Texte à lire:
Dimanche 1er juin 2008 à 20:18


Un monde sans pudeur ni morale. J'écoute les paroles d'une chanson qui me berce à coups de couteau, meurtrie. Mais ce que c'est bon, parfois, d'aller mal. De se laisser aller à la mélodie plaintive de l'amour saccagé et de la confiance désavouée. Ce que c'est bon de glisser dans la haine assoiffée et la douleur des heures assassinées. Distancée, voilà ce que je suis, par ton cœur refroidi. Tu es parti, alors que le crépuscule de l'aube sanguinolente s'abattait sur ma vie froissée. Rien. Il ne reste rien. Disparu, dans le dernier rayon de vie, alors que les lys fanaient doucement dans un vase d'insanités. Et je suis presque brisée, là, sur le bord de ce lit encore chaud de tes sentiments faussés. Presque.
Tu es parti, mais un jour, je m'en remettrai. J'offrirai cette âme angoissée à un autre prince artificiellement charmant, je m'abandonnerai à la caresse des promesses violées, et à nouveau je me détruirai sur mes propres cauchemars. Ceci est un cercle vicieux dans lequel je me complais, car j'y trouve l'amour falsifié me permettant d'exister quelques secondes dans ce monde qui n'est pas mien. Distancée j'ai été, mais peut-être est-ce toi, le plus trompé, finalement ? Trompé de n'avoir étreint qu'un corps plutôt qu'un être, d'avoir profité de la chair plus que de l'âme, de n'avoir souillé que de la peau et non les tréfonds d'une entité. Qu'en dis-tu ? Qu'en dites-vous, mes amants charnels, sensuels, temporels ?

Consigne: Ces affirmations sont-elles conformes au texte sur la rupture amoureuse ? Répondez par oui ou par non en citant les mots décisifs du texte : 1. La personne qui parle se dit complètement brisée. 2. Elle affirme qu'elle ne s'offrira plus jamais à quelqu'un d'autre. 3. Des lys fanaient dans un vase. Les lignes ne jouent aucun rôle dans ce travail.

Documents fournis:
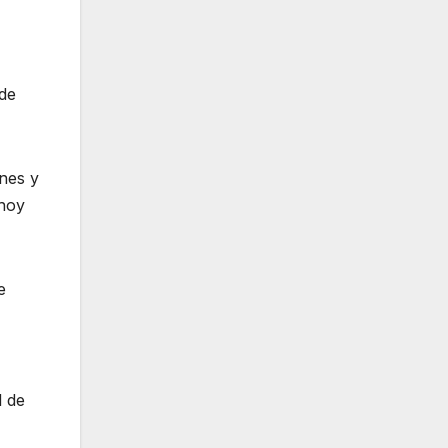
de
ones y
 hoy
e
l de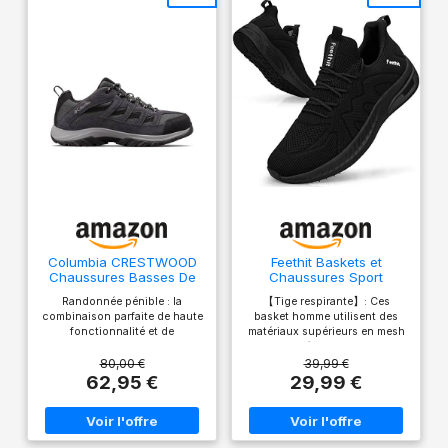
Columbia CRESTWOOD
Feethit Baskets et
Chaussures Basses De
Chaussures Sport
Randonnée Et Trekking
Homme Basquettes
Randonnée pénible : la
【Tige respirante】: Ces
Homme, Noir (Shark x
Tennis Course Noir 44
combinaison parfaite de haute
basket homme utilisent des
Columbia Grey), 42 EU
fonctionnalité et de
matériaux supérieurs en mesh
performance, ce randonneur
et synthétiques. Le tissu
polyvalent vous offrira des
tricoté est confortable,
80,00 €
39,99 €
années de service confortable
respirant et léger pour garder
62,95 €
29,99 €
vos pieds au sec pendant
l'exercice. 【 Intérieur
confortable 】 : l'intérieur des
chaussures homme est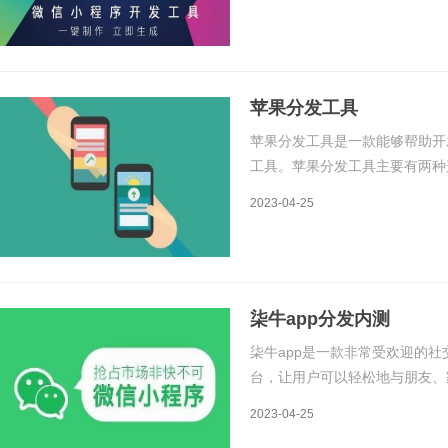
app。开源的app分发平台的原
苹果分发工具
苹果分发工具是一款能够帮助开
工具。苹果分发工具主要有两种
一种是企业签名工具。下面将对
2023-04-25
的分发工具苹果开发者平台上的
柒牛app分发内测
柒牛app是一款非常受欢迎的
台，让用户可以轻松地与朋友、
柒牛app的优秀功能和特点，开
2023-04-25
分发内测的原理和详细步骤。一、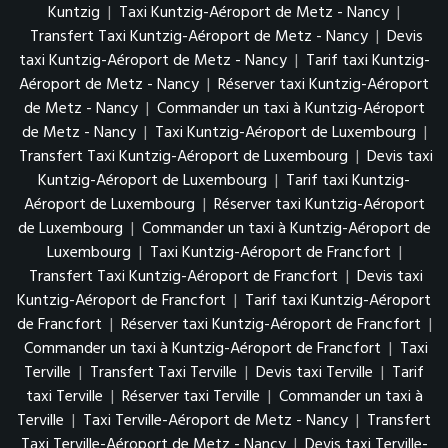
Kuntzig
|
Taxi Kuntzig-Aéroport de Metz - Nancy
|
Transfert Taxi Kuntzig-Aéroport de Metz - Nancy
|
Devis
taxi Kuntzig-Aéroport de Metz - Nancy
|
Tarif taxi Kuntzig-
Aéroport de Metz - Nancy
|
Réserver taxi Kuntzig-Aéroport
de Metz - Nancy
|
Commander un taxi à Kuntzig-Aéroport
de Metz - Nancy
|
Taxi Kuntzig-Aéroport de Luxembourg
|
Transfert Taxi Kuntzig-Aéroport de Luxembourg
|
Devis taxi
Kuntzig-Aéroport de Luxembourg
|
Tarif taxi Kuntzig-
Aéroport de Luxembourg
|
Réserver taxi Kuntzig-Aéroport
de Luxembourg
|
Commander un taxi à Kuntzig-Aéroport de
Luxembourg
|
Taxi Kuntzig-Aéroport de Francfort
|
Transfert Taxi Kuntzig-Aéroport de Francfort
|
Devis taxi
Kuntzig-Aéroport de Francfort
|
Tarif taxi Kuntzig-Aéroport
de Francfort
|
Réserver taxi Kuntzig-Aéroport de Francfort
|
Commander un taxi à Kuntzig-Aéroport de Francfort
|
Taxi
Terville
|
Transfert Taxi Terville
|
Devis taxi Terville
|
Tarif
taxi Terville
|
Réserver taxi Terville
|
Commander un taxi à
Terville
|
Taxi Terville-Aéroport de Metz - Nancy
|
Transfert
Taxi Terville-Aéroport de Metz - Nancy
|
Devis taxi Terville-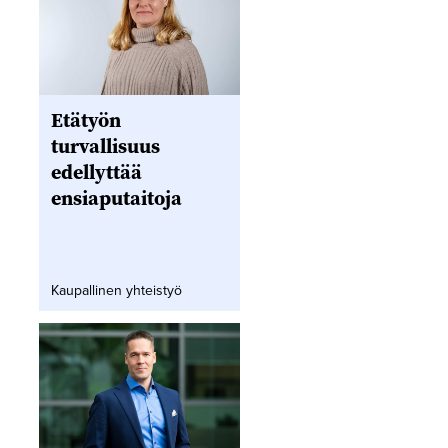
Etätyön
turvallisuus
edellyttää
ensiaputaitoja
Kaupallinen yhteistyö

---

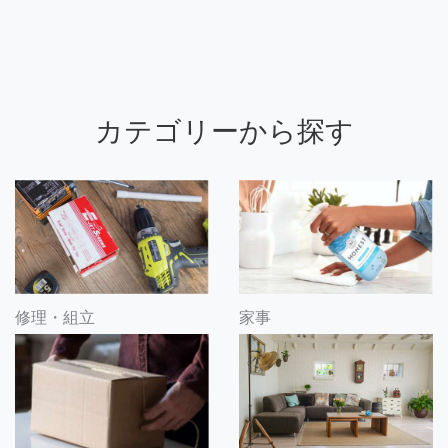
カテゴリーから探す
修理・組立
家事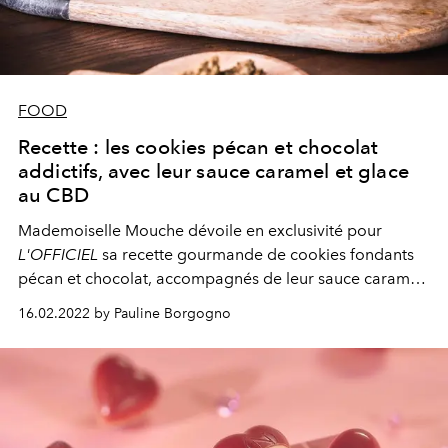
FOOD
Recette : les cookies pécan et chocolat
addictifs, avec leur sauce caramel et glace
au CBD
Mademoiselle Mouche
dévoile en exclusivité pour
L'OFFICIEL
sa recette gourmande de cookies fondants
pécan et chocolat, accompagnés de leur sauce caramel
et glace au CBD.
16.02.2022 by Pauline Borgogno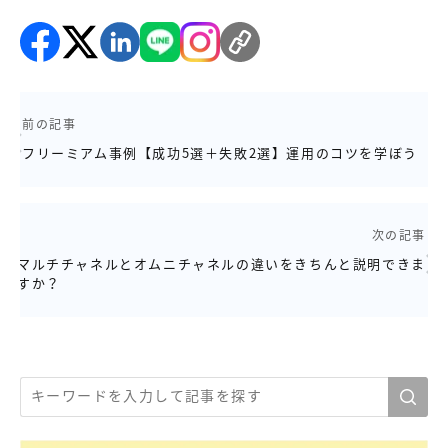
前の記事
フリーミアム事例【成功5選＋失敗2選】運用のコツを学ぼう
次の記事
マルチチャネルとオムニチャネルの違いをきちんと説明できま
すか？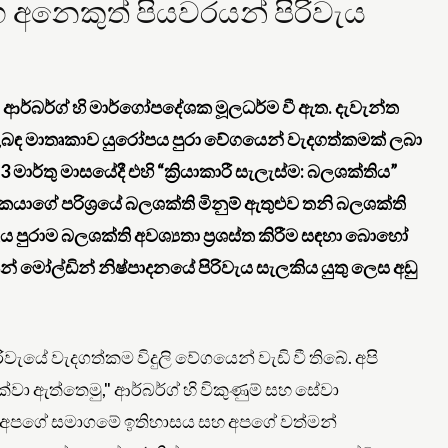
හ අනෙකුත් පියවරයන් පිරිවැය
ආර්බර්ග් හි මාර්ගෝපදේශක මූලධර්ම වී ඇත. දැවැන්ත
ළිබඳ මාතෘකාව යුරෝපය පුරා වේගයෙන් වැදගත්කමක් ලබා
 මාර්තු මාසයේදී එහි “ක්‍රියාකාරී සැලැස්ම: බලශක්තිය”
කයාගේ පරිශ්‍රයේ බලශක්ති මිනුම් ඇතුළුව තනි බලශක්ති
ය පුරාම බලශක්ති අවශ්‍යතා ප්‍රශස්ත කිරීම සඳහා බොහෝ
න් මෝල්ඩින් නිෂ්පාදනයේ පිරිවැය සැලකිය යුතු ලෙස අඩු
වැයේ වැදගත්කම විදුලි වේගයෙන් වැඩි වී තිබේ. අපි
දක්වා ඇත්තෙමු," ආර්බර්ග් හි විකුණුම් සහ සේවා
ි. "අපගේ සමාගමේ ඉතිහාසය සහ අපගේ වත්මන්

Réponse:
1. Non : « je suis presque brisée »
2. Non : « J'offrirai cette âme angoissée à un autre prince artificiellement charmant »
3. Oui : « les lys fanaient doucement dans un vase d'insanités »